Du point de vue quantitatif, on constate qu’entre 1990 et 1995, le pourcentage de bibliothèques intercommunales était autour de 38-39%, et qu’entre 1996 et 2000, il était de 43-44%. Les chiffres risquent de progresser encore avec l’arrivée en 2001 de nouveaux conseillers généraux...ne serait-ce que par l’accroissement des communes associées. Celles-ci voient leur nombre s’envoler : entre 1990 et 2000 il est passé de 79 à 154.

L’objectif n’est pas d’avoir une couverture exhaustive du territoire - 52% des communes de moins de 10 000 habitants sont desservies, et 65% des habitants - mais de "vraies" bibliothèques. A l’heure actuelle, le réseau de la BDP se compose de 26% de bibliothèques municipales, de 66% de bibliothèques relais (local, budget d’acquisition, personnel bénévole qualifié ABF) et de 8% d’antennes. Le budget en 1999 était de 2,6 millions de francs, soit 10 F par habitant et 93% des bibliothèques ont du personnel avec une qualification ABF ou supérieure. Un tiers des bibliothèques est informatisé.

Il est également plausible que les nouvelles lois sur l’intercommunalité changent le paysage : les " pays " sont en train de se constituer, les communautés d’agglomération comprennent des communes faisant partie du réseau de la BDP.

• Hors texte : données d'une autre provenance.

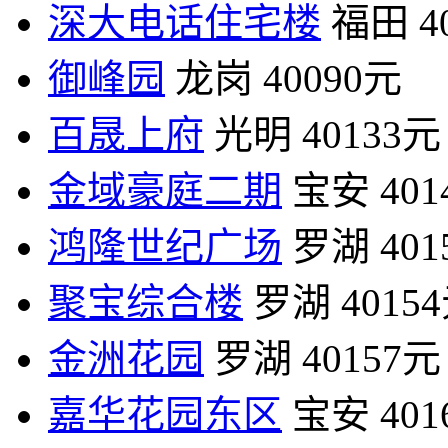
深大电话住宅楼
福田
4
御峰园
龙岗
40090元
百晟上府
光明
40133元
金域豪庭二期
宝安
40
鸿隆世纪广场
罗湖
40
聚宝综合楼
罗湖
4015
金洲花园
罗湖
40157元
嘉华花园东区
宝安
40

Une évolution, qui n’est cependant pas une révolution au pays de l’intercommunalité, s’amorce : certains relais (5) se sont dotés de moyens suffisants pour qu’ils soient transformés en bibliothèque : locaux de 30 m2 à 100 m2, budget important ( de 5,15 F à 30,50 F), personnel qualifié ABF, fonds de livres correct en nombre (de 2 200 à 4 200), informatisation pour quatre d’entre eux.

Du point de vue qualitatif, notre but est d’améliorer le fonctionnement des relais : signalisation systématique, respect de la convention pour le budget d’acquisition et les horaires, création de comité de gestion, acquisitions concertées. C’est maintenant le sens du travail de notre emploi-jeune, dont la pérennisation est plus qu’indispensable.